» Records for the exercise
== Segment start ==

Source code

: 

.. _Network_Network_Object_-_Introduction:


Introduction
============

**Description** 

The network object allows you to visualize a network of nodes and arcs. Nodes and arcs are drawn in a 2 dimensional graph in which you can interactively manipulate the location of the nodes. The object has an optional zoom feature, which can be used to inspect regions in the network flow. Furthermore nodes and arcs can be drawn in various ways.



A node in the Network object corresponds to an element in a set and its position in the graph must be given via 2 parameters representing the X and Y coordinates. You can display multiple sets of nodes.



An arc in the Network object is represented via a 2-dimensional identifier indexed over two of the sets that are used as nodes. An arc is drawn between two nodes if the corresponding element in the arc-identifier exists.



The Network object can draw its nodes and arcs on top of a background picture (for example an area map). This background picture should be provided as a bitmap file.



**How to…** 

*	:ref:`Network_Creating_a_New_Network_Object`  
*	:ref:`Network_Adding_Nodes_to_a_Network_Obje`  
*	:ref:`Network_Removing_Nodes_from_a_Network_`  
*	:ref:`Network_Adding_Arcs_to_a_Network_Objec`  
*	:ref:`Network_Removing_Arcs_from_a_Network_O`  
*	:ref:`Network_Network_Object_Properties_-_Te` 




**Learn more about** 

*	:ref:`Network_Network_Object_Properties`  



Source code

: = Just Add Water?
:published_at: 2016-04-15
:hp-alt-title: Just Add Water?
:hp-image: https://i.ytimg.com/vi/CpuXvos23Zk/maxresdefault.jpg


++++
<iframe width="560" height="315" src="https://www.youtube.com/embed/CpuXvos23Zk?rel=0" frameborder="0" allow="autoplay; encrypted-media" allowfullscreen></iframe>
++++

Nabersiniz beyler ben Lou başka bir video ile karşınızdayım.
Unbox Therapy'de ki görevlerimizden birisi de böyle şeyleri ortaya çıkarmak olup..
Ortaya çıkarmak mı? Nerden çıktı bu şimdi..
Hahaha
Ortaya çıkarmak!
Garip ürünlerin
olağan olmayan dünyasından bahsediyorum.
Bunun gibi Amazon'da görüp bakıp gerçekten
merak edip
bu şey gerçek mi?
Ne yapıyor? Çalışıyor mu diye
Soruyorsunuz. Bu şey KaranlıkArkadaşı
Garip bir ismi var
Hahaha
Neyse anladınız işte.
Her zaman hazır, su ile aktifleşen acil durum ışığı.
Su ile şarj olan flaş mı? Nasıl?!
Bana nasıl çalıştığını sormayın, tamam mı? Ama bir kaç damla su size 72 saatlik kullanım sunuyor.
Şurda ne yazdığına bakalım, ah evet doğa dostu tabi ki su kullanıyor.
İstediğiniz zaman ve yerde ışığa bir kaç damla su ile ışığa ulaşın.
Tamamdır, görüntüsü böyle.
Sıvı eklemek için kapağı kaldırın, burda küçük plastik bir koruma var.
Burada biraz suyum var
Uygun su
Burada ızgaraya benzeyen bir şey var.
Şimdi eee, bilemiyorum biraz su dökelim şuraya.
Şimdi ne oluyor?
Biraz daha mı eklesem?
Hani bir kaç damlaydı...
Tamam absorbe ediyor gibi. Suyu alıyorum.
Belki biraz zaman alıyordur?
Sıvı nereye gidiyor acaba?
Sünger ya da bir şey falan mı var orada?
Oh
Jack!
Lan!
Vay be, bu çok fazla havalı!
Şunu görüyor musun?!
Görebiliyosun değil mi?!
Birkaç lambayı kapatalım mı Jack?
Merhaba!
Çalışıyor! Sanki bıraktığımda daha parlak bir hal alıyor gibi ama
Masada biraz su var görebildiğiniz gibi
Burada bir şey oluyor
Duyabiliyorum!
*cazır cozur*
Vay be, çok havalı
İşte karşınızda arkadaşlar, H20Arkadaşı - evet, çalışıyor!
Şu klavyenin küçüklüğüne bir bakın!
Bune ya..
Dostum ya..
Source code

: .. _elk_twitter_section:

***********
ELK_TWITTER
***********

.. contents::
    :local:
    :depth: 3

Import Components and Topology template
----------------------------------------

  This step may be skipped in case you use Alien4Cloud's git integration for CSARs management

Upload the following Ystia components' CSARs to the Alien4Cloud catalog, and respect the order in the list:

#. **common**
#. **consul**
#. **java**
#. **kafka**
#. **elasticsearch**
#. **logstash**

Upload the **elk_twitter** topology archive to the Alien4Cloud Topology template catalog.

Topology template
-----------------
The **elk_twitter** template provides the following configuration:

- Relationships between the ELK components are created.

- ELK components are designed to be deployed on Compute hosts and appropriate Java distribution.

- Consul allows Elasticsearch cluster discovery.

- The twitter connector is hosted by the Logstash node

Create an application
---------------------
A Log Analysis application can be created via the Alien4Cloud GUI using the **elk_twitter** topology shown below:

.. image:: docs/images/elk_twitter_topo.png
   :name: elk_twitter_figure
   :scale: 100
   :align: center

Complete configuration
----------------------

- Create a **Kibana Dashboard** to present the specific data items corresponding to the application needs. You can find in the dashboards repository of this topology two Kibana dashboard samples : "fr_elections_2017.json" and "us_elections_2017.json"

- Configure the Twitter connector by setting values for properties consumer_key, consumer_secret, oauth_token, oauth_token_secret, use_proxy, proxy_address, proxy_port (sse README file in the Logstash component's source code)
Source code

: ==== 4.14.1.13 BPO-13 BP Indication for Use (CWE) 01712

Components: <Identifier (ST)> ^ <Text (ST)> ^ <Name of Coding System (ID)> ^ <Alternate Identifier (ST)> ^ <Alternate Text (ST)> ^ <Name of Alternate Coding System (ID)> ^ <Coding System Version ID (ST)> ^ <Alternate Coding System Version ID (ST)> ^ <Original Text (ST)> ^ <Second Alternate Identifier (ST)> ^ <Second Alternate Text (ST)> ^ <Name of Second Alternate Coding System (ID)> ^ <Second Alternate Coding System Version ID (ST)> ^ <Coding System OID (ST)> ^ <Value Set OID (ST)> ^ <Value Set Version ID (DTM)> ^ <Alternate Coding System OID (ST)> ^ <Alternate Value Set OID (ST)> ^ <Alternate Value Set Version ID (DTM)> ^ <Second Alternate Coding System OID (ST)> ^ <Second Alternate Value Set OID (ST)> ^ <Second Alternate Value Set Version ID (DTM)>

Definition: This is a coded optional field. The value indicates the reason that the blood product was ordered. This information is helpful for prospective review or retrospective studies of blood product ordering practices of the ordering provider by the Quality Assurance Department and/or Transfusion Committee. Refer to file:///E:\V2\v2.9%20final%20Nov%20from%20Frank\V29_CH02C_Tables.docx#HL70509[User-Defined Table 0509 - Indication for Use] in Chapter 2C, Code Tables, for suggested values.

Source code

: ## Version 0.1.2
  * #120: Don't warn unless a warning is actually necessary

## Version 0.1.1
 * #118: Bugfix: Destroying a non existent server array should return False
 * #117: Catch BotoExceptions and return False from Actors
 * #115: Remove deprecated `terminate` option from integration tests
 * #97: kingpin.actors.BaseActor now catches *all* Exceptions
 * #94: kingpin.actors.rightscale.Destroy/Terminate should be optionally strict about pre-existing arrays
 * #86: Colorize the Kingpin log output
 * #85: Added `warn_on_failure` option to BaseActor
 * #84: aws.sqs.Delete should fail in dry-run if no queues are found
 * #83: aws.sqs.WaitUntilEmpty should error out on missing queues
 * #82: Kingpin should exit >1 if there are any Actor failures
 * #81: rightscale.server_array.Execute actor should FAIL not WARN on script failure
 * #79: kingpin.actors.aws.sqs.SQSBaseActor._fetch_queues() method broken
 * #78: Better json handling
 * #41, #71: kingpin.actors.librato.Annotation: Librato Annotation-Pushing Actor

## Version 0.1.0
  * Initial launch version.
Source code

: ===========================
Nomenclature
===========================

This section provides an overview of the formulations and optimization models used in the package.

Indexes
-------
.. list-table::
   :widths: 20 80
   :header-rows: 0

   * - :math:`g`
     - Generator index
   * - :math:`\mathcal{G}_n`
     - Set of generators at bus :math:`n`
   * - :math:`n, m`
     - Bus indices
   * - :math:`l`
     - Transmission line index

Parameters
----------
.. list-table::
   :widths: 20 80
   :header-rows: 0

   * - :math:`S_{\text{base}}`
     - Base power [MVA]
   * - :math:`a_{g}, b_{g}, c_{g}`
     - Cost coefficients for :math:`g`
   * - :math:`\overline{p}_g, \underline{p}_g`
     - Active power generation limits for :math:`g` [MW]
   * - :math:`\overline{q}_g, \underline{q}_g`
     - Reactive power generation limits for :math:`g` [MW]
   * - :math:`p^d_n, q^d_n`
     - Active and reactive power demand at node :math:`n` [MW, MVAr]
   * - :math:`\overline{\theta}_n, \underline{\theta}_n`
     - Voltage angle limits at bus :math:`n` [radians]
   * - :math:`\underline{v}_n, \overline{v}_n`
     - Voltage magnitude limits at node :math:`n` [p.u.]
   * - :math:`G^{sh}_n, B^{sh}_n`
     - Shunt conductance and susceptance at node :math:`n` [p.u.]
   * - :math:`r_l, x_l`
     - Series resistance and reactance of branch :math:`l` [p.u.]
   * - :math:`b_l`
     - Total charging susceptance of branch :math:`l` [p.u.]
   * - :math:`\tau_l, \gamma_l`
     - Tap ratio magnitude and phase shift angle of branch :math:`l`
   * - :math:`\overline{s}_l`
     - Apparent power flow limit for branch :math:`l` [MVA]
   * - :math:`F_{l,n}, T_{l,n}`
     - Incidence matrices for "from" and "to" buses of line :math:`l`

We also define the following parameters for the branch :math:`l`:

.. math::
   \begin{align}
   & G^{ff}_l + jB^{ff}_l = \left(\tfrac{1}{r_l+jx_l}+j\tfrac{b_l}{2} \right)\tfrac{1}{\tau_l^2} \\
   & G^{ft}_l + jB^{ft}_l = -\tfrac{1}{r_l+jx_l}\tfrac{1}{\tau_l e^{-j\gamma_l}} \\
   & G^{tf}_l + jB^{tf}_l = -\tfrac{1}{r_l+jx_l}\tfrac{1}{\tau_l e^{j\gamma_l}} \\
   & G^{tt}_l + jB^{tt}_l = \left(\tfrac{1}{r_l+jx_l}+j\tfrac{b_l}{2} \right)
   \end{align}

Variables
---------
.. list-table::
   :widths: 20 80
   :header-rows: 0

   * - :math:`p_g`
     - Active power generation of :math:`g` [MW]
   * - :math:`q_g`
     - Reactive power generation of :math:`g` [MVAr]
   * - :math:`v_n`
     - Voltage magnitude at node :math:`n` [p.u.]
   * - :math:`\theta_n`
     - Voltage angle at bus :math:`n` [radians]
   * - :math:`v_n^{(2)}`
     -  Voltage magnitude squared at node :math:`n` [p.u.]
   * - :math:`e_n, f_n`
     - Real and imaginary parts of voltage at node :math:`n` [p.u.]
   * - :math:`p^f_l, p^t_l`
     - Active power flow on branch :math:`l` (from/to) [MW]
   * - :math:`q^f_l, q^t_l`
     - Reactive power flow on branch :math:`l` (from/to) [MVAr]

== Segment end ==

» Task to carry out
Gather each line of the records holding the string "böyle".

» Exercise response
Unbox Therapy'de ki görevlerimizden birisi de böyle şeyleri ortaya çıkarmak olup..
Tamamdır, görüntüsü böyle.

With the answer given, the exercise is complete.